Saved entries:

★ ★ ★ ★ ★

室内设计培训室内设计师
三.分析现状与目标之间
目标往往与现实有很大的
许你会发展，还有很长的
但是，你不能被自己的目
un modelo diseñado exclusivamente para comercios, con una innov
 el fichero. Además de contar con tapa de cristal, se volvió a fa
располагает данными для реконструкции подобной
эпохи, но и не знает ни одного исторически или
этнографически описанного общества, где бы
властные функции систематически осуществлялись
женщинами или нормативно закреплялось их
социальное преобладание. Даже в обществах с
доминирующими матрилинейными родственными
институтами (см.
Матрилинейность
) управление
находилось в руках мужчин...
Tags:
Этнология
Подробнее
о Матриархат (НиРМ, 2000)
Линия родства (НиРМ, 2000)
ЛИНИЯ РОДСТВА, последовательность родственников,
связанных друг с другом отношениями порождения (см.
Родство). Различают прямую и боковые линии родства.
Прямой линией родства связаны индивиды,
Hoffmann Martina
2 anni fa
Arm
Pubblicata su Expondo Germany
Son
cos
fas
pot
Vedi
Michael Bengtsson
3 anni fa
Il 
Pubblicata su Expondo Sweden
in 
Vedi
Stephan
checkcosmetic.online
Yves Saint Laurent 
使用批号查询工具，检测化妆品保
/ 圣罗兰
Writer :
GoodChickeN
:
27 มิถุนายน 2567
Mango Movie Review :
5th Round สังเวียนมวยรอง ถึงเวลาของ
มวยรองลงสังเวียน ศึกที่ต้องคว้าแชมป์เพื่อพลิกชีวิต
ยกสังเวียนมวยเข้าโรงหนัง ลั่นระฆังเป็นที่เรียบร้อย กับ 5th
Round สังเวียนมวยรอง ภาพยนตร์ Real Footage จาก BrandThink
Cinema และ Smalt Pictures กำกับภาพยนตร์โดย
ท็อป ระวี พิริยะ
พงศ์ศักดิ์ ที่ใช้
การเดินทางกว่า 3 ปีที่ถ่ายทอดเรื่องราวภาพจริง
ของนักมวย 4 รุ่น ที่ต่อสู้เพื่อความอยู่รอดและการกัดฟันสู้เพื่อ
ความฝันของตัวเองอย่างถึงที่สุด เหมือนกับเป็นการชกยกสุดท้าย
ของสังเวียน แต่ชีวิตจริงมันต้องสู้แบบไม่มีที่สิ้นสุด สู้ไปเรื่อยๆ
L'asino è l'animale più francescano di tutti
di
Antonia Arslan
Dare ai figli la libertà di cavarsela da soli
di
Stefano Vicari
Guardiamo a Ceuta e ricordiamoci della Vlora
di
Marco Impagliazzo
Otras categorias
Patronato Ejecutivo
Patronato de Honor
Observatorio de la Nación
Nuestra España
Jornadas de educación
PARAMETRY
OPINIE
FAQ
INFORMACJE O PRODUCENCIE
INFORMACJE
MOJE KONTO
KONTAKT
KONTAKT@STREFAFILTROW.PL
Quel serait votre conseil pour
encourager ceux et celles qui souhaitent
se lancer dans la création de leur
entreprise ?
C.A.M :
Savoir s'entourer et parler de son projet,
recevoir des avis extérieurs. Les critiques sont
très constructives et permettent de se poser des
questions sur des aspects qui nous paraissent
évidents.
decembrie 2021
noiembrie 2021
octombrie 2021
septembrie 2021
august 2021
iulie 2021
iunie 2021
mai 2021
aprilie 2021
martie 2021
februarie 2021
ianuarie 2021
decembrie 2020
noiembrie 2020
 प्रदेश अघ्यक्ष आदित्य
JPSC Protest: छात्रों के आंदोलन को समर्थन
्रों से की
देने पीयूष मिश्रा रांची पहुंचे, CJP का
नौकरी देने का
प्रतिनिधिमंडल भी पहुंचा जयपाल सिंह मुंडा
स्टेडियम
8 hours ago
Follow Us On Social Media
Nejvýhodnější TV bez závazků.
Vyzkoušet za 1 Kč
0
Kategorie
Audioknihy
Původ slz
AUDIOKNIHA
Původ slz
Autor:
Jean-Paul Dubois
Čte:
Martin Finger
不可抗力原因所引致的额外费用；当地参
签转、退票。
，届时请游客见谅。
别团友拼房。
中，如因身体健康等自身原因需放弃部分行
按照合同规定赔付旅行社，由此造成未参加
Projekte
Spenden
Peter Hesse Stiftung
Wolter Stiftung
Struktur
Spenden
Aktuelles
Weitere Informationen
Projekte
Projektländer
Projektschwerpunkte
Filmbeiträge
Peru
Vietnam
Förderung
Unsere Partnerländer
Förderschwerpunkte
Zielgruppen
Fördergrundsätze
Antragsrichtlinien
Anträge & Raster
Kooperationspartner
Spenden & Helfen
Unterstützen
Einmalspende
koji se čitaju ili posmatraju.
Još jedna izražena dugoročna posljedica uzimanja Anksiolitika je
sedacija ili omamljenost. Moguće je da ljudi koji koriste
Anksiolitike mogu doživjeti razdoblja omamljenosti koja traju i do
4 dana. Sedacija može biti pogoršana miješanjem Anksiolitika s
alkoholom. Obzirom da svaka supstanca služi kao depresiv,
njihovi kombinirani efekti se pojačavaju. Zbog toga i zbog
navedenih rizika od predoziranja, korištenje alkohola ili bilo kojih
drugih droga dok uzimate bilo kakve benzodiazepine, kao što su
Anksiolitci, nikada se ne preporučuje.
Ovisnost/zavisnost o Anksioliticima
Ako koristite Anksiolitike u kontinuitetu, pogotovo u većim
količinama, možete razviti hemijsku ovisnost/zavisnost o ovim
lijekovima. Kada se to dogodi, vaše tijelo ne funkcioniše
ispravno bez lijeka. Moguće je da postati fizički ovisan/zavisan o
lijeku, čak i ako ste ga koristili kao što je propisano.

★ ★ ★ ★ ★

The problem:
Reproduce the material from its first line through the line that contains "Линия родства (НиРМ, 2000)", including both of those lines.

Answer area:
室内设计培训室内设计师
三.分析现状与目标之间
目标往往与现实有很大的
许你会发展，还有很长的
但是，你不能被自己的目
un modelo diseñado exclusivamente para comercios, con una innov
 el fichero. Además de contar con tapa de cristal, se volvió a fa
располагает данными для реконструкции подобной
эпохи, но и не знает ни одного исторически или
этнографически описанного общества, где бы
властные функции систематически осуществлялись
женщинами или нормативно закреплялось их
социальное преобладание. Даже в обществах с
доминирующими матрилинейными родственными
институтами (см.
Матрилинейность
) управление
находилось в руках мужчин...
Tags:
Этнология
Подробнее
о Матриархат (НиРМ, 2000)
Линия родства (НиРМ, 2000)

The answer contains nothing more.